Conheci Jacqueline envolvida numa causa nobre: a inclusão de surdos no meio corporativo. Além de interprete, ela nos deu dicas de como tratar estes profissionais em nosso cotidiano. Tivemos a chance de conversar um pouco mais e para minha surpresa, me contou ser viúva. Não pense você, meu querido leitor, que ela é uma velha senhora, repleta de filhos e netos, em fim de carreira e resolveu ser interprete de LIBRAS. A Jacqueline é jovem e ficou viúva dois anos após seu casamento. Sofreu, chorou e recomeçou sua vida. Namorou outra pessoa, ficou noiva e novamente encarou a dor de perder para a morte quem amou. Sentiu pena? Não sinta, ela não transmite autocomiseração quando conta pelo que passou. Admire-a. Ela transformou a dor em uma forma de fazer mais pelos outros. Foi para o Haiti após o terremoto de janeiro do ano passado, trabalhou na região serrana ajudando famílias após as tragédias deste ano e enquanto escrevo, está em algum lugar do Amazonas fazendo a diferença na vida de alguém. África é o seu objetivo e tenho certeza que irá alcançá-lo.
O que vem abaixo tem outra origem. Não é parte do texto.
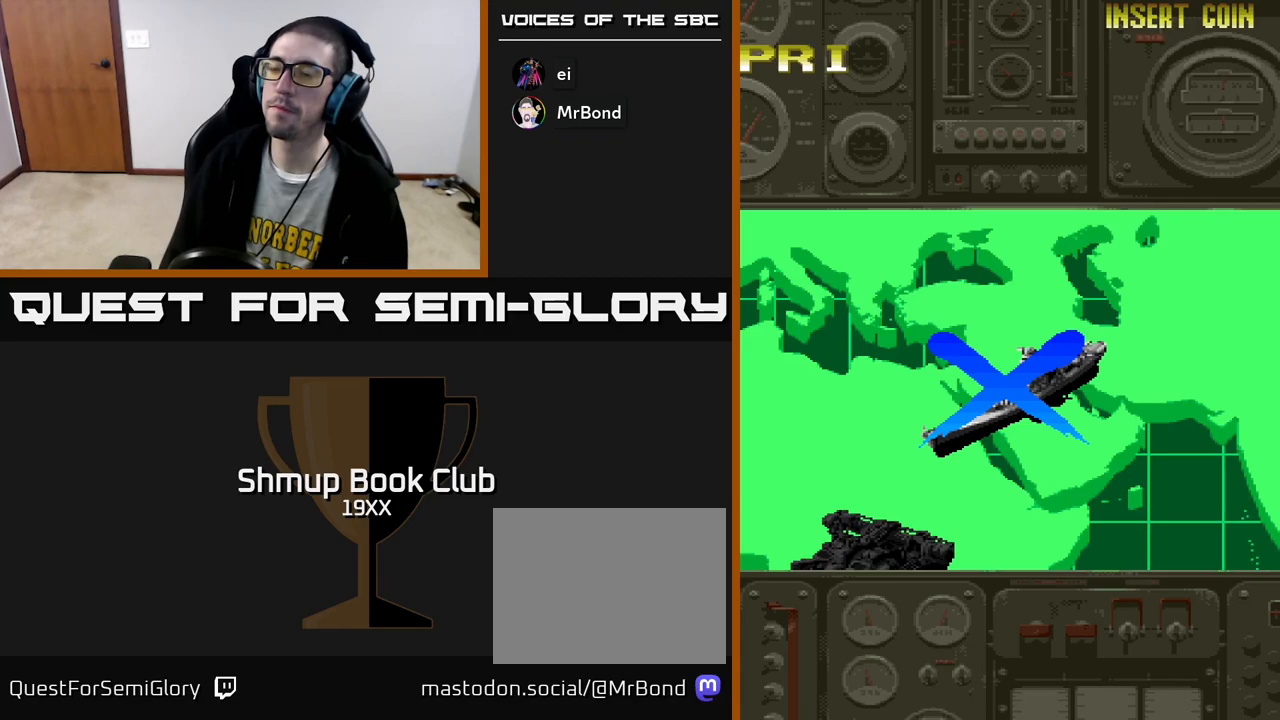
{"buttons": ["A"], "left_stick": "center", "right_stick": "center", "events": []}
Depois de Jacqueline ter partilhado sua história comigo e mais duas colegas, conversamos sobre quanto perder assusta. Ninguém quer experimentar a dor de enterrar a pessoa que ama, mas também não dá para alimentar esse medo e ficar constantemente sobressaltada. Eu já tive muito mais medo que hoje. Medo de perder mãe, irmãos, marido, amigos... Hoje procuro não pensar mais nisso. Onze anos atrás meu avô faleceu. Dói até hoje, mas com intensidades variadas. De tempos em tempos a saudade aperta um pouco mais e espreme algumas lágrimas, mas a alegria de ter convivido com o Seu Alfredo é bem maior. Comparo o medo da perda a um trem a vapor. Fazer este trem andar significa paralisar sua vida. Imagine como seria sufocante para os meus amados se, por conta do medo de enfrentar a dor que senti ao perder meu avô, eu resolvesse sobrecarregá-los com meus temores?
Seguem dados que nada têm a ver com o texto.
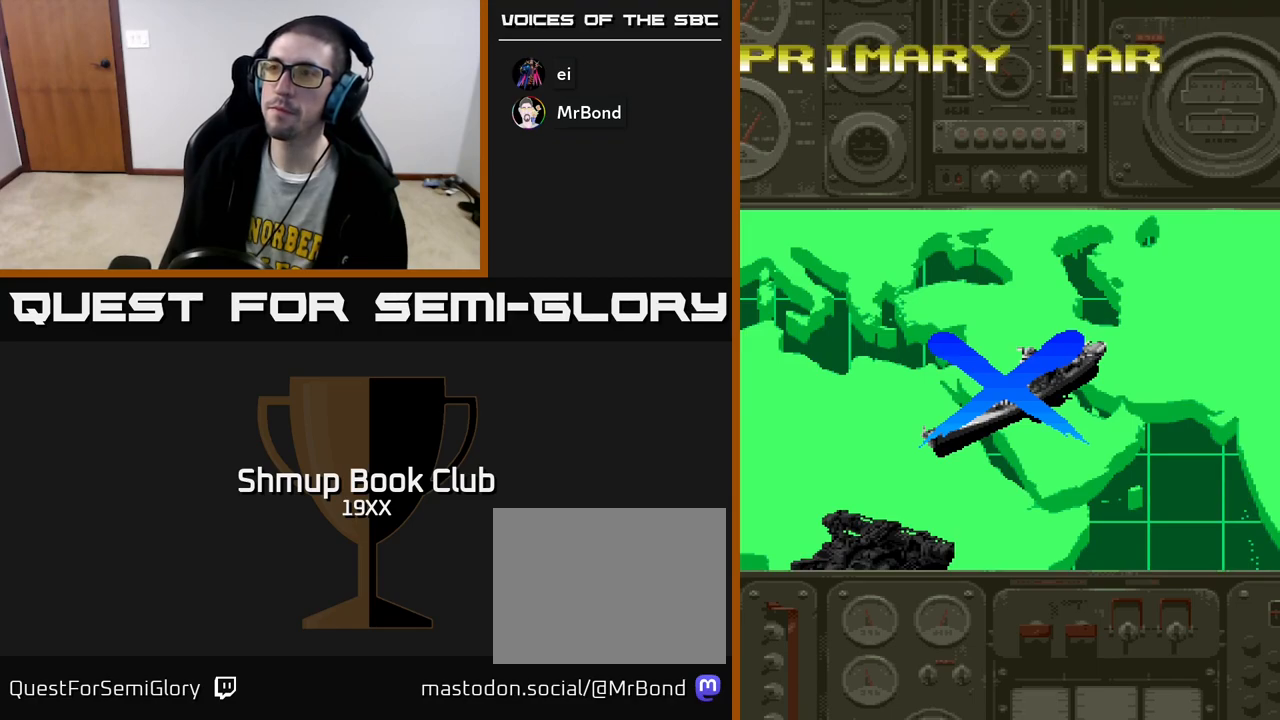
{"buttons": ["A"], "left_stick": "center", "right_stick": "center", "events": []}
Não julgo saudável alimentar medos, principalmente aqueles que roubam de nós a alegria do dia a dia. Tenho medo de altura e isso me faz evitar certos lugares, mas não me impede de atravessar uma passarela entre dois prédios (mesmo que lentamente,rs*). A experiência de vida da Jacqueline não é regra, assim como a de ninguém será. O jeito é viver da melhor forma possível a cada dia, sabendo que estamos sujeitos a perder quem amamos, não apenas para a morte, mas para a indiferença, o descaso, a falta de tempo. Quantos mais irão chorar o arrependimento de ter perdido oportunidades e só se deram conta disso quando a morte pôs o ponto final para quem esperou uma ligação, visita, cuidado? Quantos filhos ainda irão lamentar o amargo gosto do arrependimento por não terem assistido seus pais quando tiveram a chance? Quantos pais irão perder a confiança e amizade de seus filhos por terem priorizado outras coisas? A morte em vida é tão dolorosa quanto a que exige uma pá de cal.
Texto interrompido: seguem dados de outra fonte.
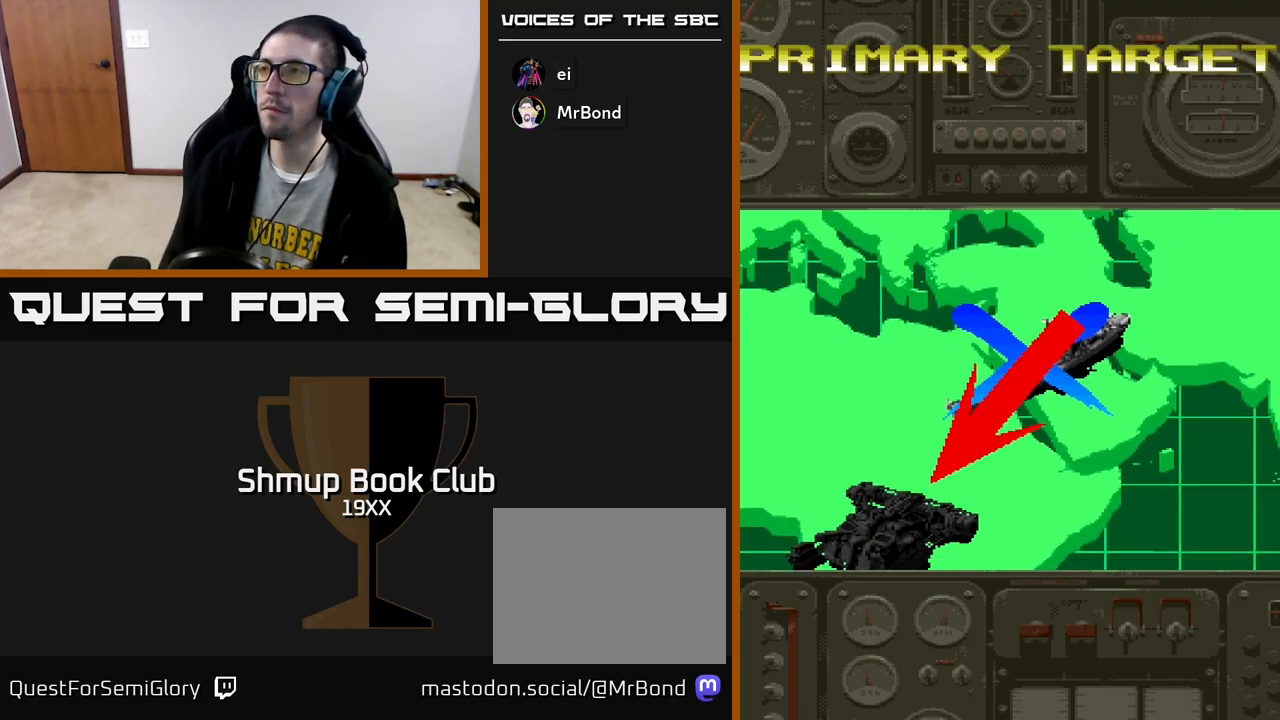
{"buttons": ["A"], "left_stick": "center", "right_stick": "center", "events": []}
Algo que eu posso definir como certo e concreto em minha vida, é que não deixo para dizer amanhã o quanto eu amo e me importo com algumas pessoas. Não terei o arrependimento de não ter demonstrado aos meus amados quão preciosos eles são para mim, não por viver atemorizada pela morte, mas por entender que construo relacionamentos saudáveis desta maneira.
Se algum dia tive alguma pretensão ao escrever, posso dizer que foi a de transmitir algo de positivo para quem lê, fazer a diferença na vida de alguém. Se depois de ler este texto UMA pessoa dedicar um pouco mais de tempo a quem ama por entender que a morte é só uma forma definitiva de perda, e não a única, ficarei muito feliz em ter alcançado meu objetivo. Não ter a companhia de quem se ama porque a morte levou é definitivo, mas por indiferença não! Isso pode ser mudado, quem sabe hoje, quem sabe agora....

Cada gesto conta

Nunca me considerei a versão moderninha da Pollyanna. Não consigo só ver o lado bom das coisas, não faço o jogo do contente e tenho meus dias de humor duvidoso, em que fico quase insuportável de tão azeda. Não sou a Pollyana, mas me alegro com os detalhes, valorizo pequenas alegrias. Pra mim cada gesto conta, principalmente os mais simples e vejo minha felicidade refletida neles. Tomar café na padaria (ainda que seja correndo pra não perder a hora), pode não ser o mais glamuroso dos programas, mas com certeza foi uma oportunidade  para observar que felicidade pode estar na simplicidade de um café com leite e pão fresquinho partilhado com pessoas queridas!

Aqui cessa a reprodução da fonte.